## CONSIGNE 1:
Dans le texte sur le scrutin à Hongkong, combien de sièges du Parlement sont pourvus au suffrage universel direct ?
## CONSIGNE 2:
Rédigez la suite du texte sur le scrutin à Hongkong, en reprenant après sa dernière phrase.

## TEXTE RETENU:
____________________

Hongkong © Anekoho | Dreamstime.com
La situation à Hongkong nous inquiète au niveau de la gouvernance, de la démocratie et des droits humains, incontestables valeurs de base. Et ceci sans remettre en cause le fait qu’en un siècle, la Chine a réussi à sortir un milliard d’êtres humains de la pauvreté, exemple donné par Mark Elchardus dans sa constatation de ce que, souvent, les solutions aux défis sociétaux ont été apportées par des collectivités (1). Sans non plus édulcorer nos critiques face au traitement inacceptable des Ouighours au Xinjiang.
Le journal Le Monde titrait le 18 décembre dernier: "À Hongkong, un scrutin verrouillé par Pékin. Les candidats en lice pour le renouvellement du Parlement doivent être des "patriotes" agréés par la Chine" (2). L’éligibilité des candidats est contrôlée par un "comité d’étude" chargé de vérifier ledit patriotisme des candidats, mais aussi, sur base d’un avis de la police, l’absence de risque pour la "sécurité nationale". Il faut aussi savoir que, sur un total de 90 membres du Parlement, 20 sièges sont ainsi "élus" au suffrage universel direct, 30 sièges sont réservés à des corporations professionnelles et 40 autres sièges sont attribués par un "comité électoral" de 1.448 membres désignés... Une sanction de 3 ans de prison a été prévue pour les personnes appelant à l’abstention ou au vote blanc. Il n’est ainsi pas étonnant qu’au suffrage universel direct, un seul membre de l’opposition ait pu être élu au suffrage universel direct le 19 décembre dernier, le taux de participation stagnant à 30,2 %. À titre préventif, l’actuelle cheffe de l’exécutif de Hongkong, Carrie Lam avait d’ailleurs annoncé au préalable qu’une faible participation au scrutin traduirait un taux de satisfaction élevé dans la population (sic) (3).

____________________

## DONNÉES EXTRAITES:

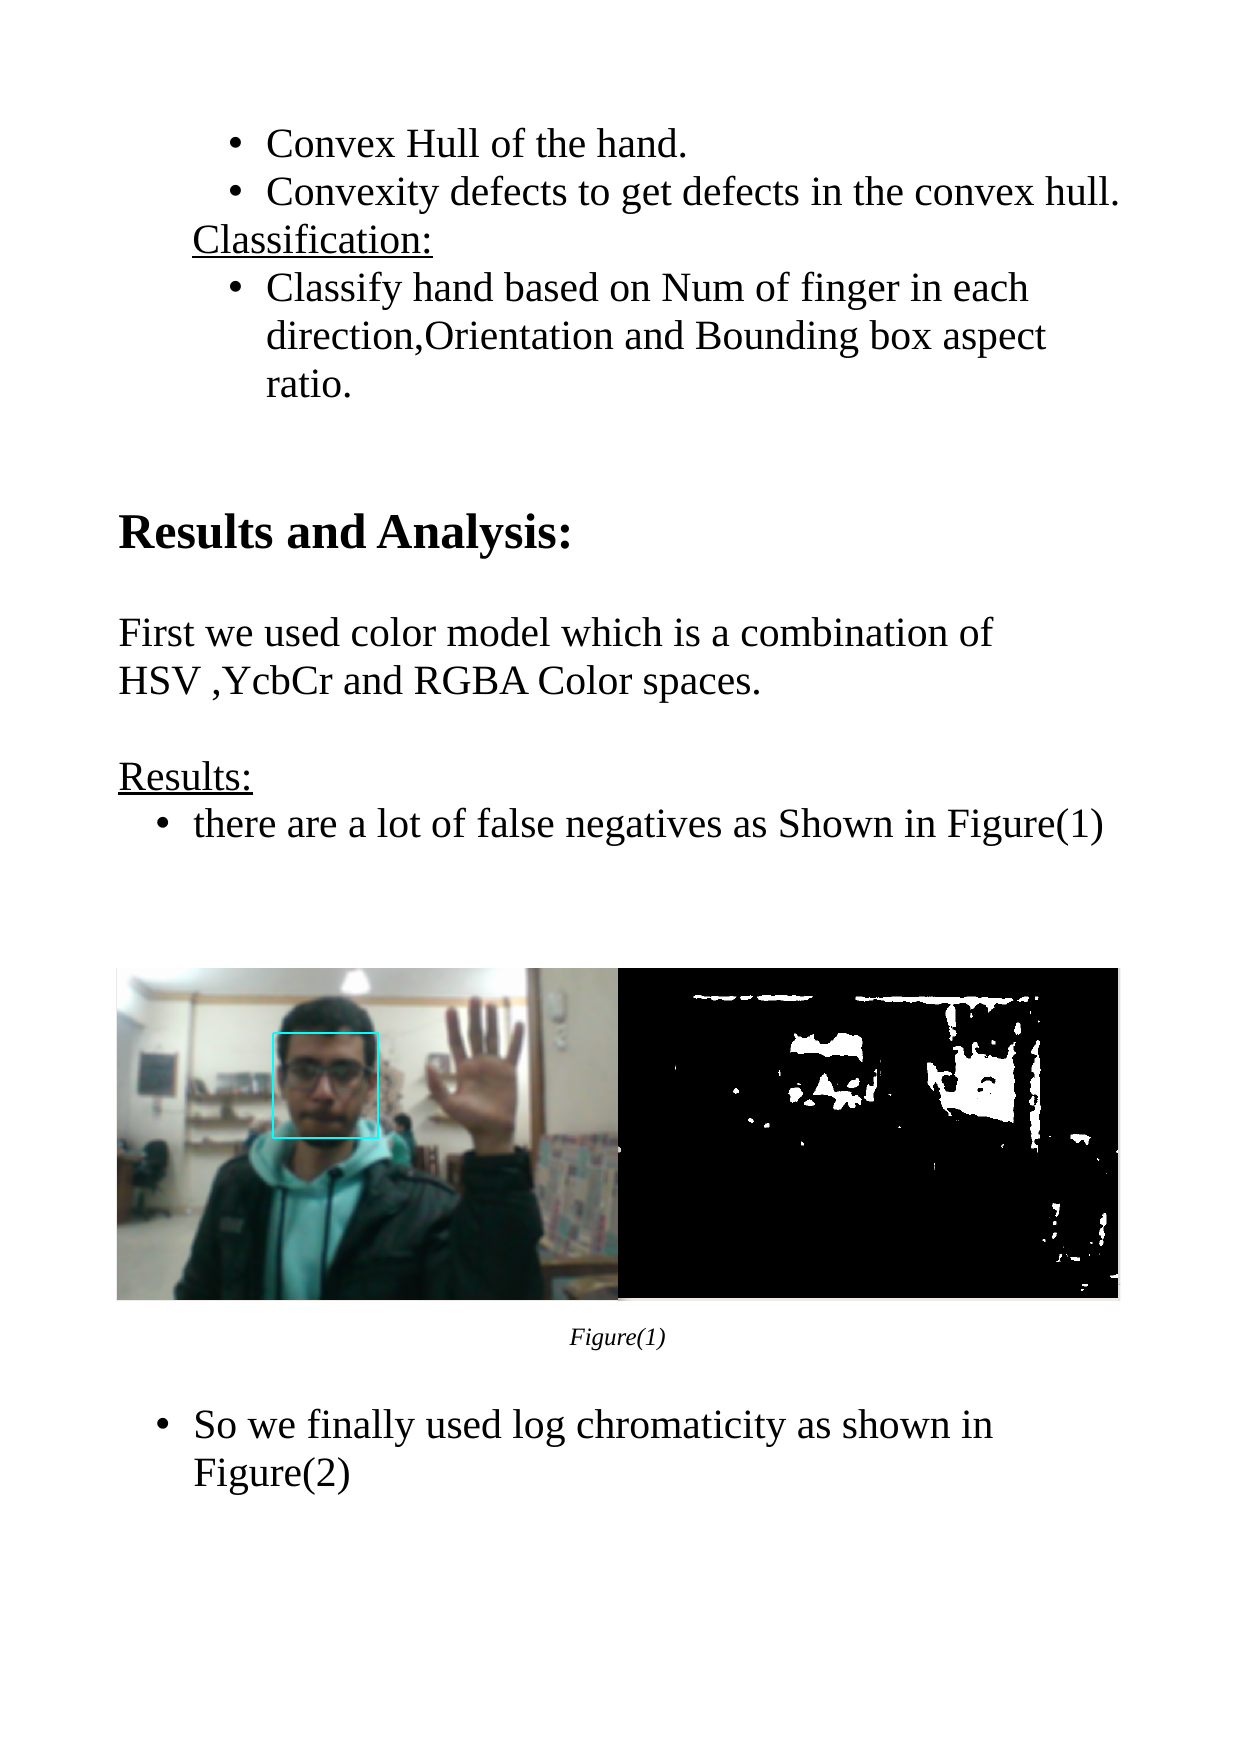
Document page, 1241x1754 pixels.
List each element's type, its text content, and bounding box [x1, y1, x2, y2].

text Figure(1) [117, 1301, 1121, 1351]
text Results: [118, 751, 1122, 799]
list Classify hand based on Num of finger in each direction,Orientation and Bounding box aspect ratio. [228, 262, 1122, 406]
list there are a lot of false negatives as Shown in Figure(1) [156, 799, 1122, 847]
text Classification: [192, 214, 1122, 262]
text First we used color model which is a combination of HSV ,YcbCr and RGBA Color spaces. [118, 607, 1122, 703]
text Results and Analysis: [118, 502, 1122, 559]
list Convex Hull of the hand. [228, 118, 1122, 166]
list So we finally used log chromaticity as shown in Figure(2) [156, 1399, 1122, 1495]
picture [116, 968, 1121, 1301]
list Convexity defects to get defects in the convex hull. [228, 166, 1122, 214]
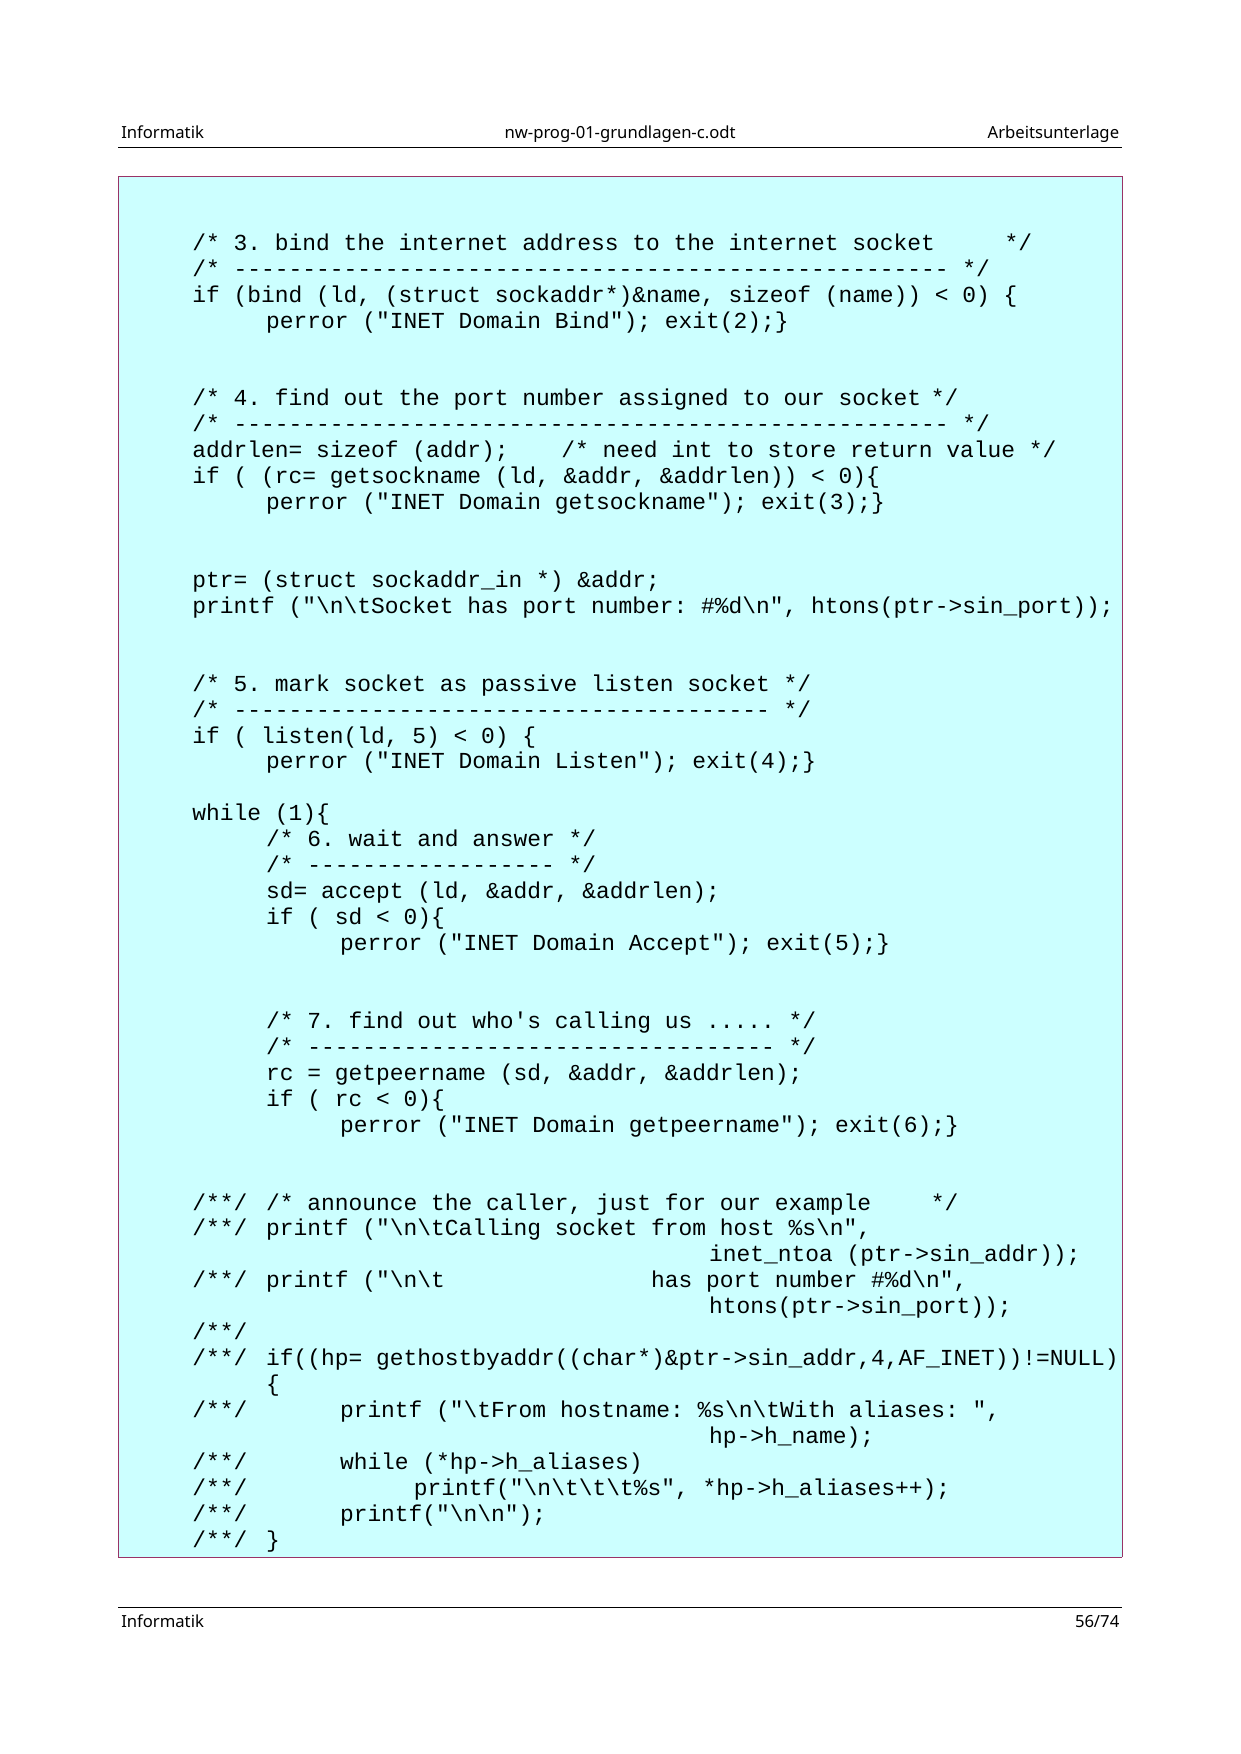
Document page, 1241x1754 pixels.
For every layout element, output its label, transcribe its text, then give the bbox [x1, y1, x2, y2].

text if ( rc < 0){ [119, 1084, 1122, 1110]
text /* 4. find out the port number assigned to our socket */ [119, 384, 1122, 410]
text rc = getpeername (sd, &addr, &addrlen); [119, 1058, 1122, 1084]
text /**/ printf("\n\n"); [119, 1499, 1122, 1525]
text /**/ if((hp= gethostbyaddr((char*)&ptr->sin_addr,4,AF_INET))!=NULL) { [119, 1343, 1122, 1395]
text perror ("INET Domain Accept"); exit(5);} [119, 928, 1122, 954]
text /**/ printf ("\tFrom hostname: %s\n\tWith aliases: ", hp->h_name); [119, 1395, 1122, 1447]
text perror ("INET Domain getsockname"); exit(3);} [119, 487, 1122, 513]
text /**/ while (*hp->h_aliases) [119, 1447, 1122, 1473]
text /**/ } [119, 1525, 1122, 1557]
text perror ("INET Domain Bind"); exit(2);} [119, 306, 1122, 332]
text ptr= (struct sockaddr_in *) &addr; [119, 565, 1122, 591]
text /* ------------------ */ [119, 851, 1122, 877]
text /* ---------------------------------- */ [119, 1032, 1122, 1058]
text perror ("INET Domain getpeername"); exit(6);} [119, 1110, 1122, 1136]
text /* 6. wait and answer */ [119, 825, 1122, 851]
text /* ---------------------------------------------------- */ [119, 410, 1122, 436]
text printf ("\n\tSocket has port number: #%d\n", htons(ptr->sin_port)); [119, 591, 1122, 617]
text /**/ printf ("\n\t has port number #%d\n", htons(ptr->sin_port)); [119, 1266, 1122, 1317]
text if ( (rc= getsockname (ld, &addr, &addrlen)) < 0){ [119, 462, 1122, 487]
text /* 3. bind the internet address to the internet socket */ [119, 228, 1122, 254]
text /**/ printf("\n\t\t\t%s", *hp->h_aliases++); [119, 1473, 1122, 1499]
text if ( sd < 0){ [119, 902, 1122, 928]
text /**/ printf ("\n\tCalling socket from host %s\n", inet_ntoa (ptr->sin_addr)); [119, 1214, 1122, 1266]
text perror ("INET Domain Listen"); exit(4);} [119, 747, 1122, 773]
text /**/ /* announce the caller, just for our example */ [119, 1188, 1122, 1214]
text /* 7. find out who's calling us ..... */ [119, 1006, 1122, 1032]
text addrlen= sizeof (addr); /* need int to store return value */ [119, 436, 1122, 462]
text /**/ [119, 1317, 1122, 1343]
text while (1){ [119, 799, 1122, 825]
text sd= accept (ld, &addr, &addrlen); [119, 877, 1122, 902]
text if (bind (ld, (struct sockaddr*)&name, sizeof (name)) < 0) { [119, 280, 1122, 306]
text /* --------------------------------------- */ [119, 695, 1122, 721]
text if ( listen(ld, 5) < 0) { [119, 721, 1122, 747]
text /* ---------------------------------------------------- */ [119, 254, 1122, 280]
text /* 5. mark socket as passive listen socket */ [119, 669, 1122, 695]
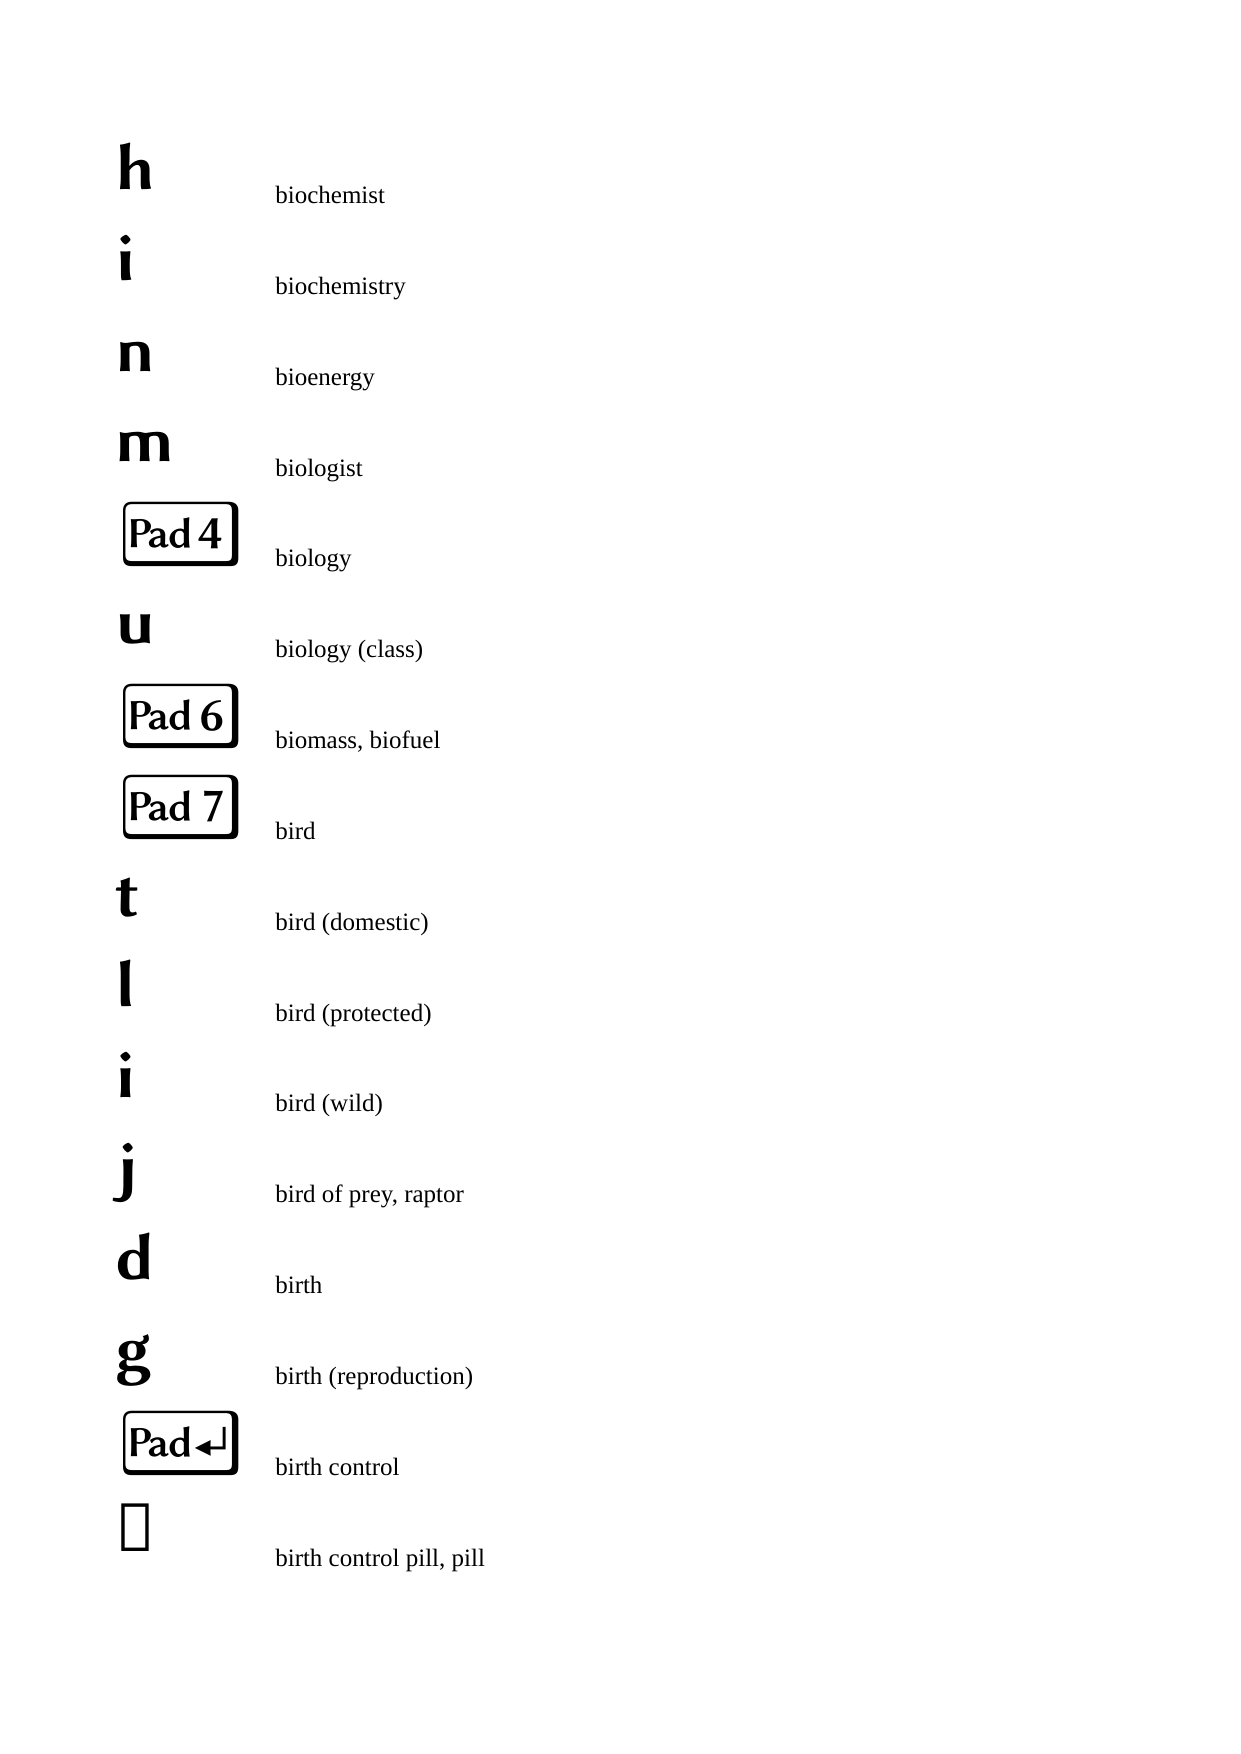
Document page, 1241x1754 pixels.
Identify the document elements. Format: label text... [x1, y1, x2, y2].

table_cell  [115, 209, 275, 300]
table_cell  [115, 300, 275, 391]
table_cell  [115, 1208, 275, 1299]
table_cell birth control [275, 1390, 949, 1481]
table_cell  [115, 1026, 275, 1117]
table_cell biologist [275, 391, 949, 481]
table_cell  [115, 1299, 275, 1390]
table_cell bird (protected) [275, 936, 949, 1026]
table_cell biochemistry [275, 209, 949, 300]
table_cell biochemist [275, 118, 949, 209]
table_cell birth [275, 1208, 949, 1299]
table_cell biomass, biofuel [275, 663, 949, 754]
table_cell biology [275, 481, 949, 572]
table_cell  [115, 754, 275, 845]
table_cell  [115, 1117, 275, 1208]
table_cell birth control pill, pill [275, 1481, 949, 1571]
table_cell biology (class) [275, 572, 949, 663]
table_cell  [115, 572, 275, 663]
table_cell bird (wild) [275, 1026, 949, 1117]
table_cell  [115, 663, 275, 754]
table_cell  [115, 481, 275, 572]
table_cell  [115, 845, 275, 936]
table_cell  [115, 1481, 275, 1571]
table_cell bird (domestic) [275, 845, 949, 936]
table_cell  [115, 118, 275, 209]
table_cell birth (reproduction) [275, 1299, 949, 1390]
table_cell bioenergy [275, 300, 949, 391]
table_cell bird of prey, raptor [275, 1117, 949, 1208]
table_cell bird [275, 754, 949, 845]
table_cell  [115, 1390, 275, 1481]
table_cell  [115, 936, 275, 1026]
table_cell  [115, 391, 275, 481]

____________________

## RÉPONSE ATTENDUE 1:
20 sièges sur un total de 90.

## RÉPONSE ATTENDUE 2:
L’utilisation du terme "patriote" a eu pour effet d’affaiblir les forces promouvant la démocratie et ainsi les ferments de celle-ci. On ne peut pas dire que cette opération ait pu faire aimer la Chine par les démocrates, alors que Xia Baolong, directeur du Bureau des affaires d’Hongkong et de Macao, déclarait que "Être patriote signifie aimer la République populaire de Chine" (4). Et le site de l’Ambassade chinoise à Paris diffuse un message de son Ambassadeur, caricaturant par ricochet les tenants de la démocratie en Chine et autre part: "Qu’il me soit permis de demander: quel pays du monde confierait la gouvernance d’un lieu de son territoire à des personnes qui ne souscrivent pas du tout à leur patrie et à leur nation, qui n’ont aucune loyauté envers la patrie et la nation et qui agissent volontairement en tant qu’agents politiques des forces étrangères? Ou bien aux personnes qui appellent et se livrent à des activités séparatistes et nuisent aux intérêts fondamentaux?" (5). Dans un tel contexte, il est difficile aux peuples de disposer d’eux-mêmes et aux opposants démocrates d’exister.
Ceci peut laisser penser que, dans l’absolu, le mot "patriote" devrait être utilisé avec précaution, car il peut être dévoyé de sa définition ("personne qui aime sa patrie et la sert avec dévouement", Robert) et ne pas correspondre à une réalité multi-facettes. Il peut parfois présenter un risque d’opposition (ou d’équilibrage délicat) avec des droits fondamentaux, comme cela a parfois été le cas pour le Patriot Act aux États-Unis. Ou encore véhiculer une sorte d’appel à l’émoussement de l’esprit critique, comme l’avait ressenti Hillary Clinton, déclarant: "Je suis fatiguée des gens qui disent que si vous débattez et critiquez l’administration, vous n’êtes pas vraiment patriote. Nous devons nous lever et dire que nous sommes Américains et avons le droit de débattre et de critiquer n’importe quelle administration".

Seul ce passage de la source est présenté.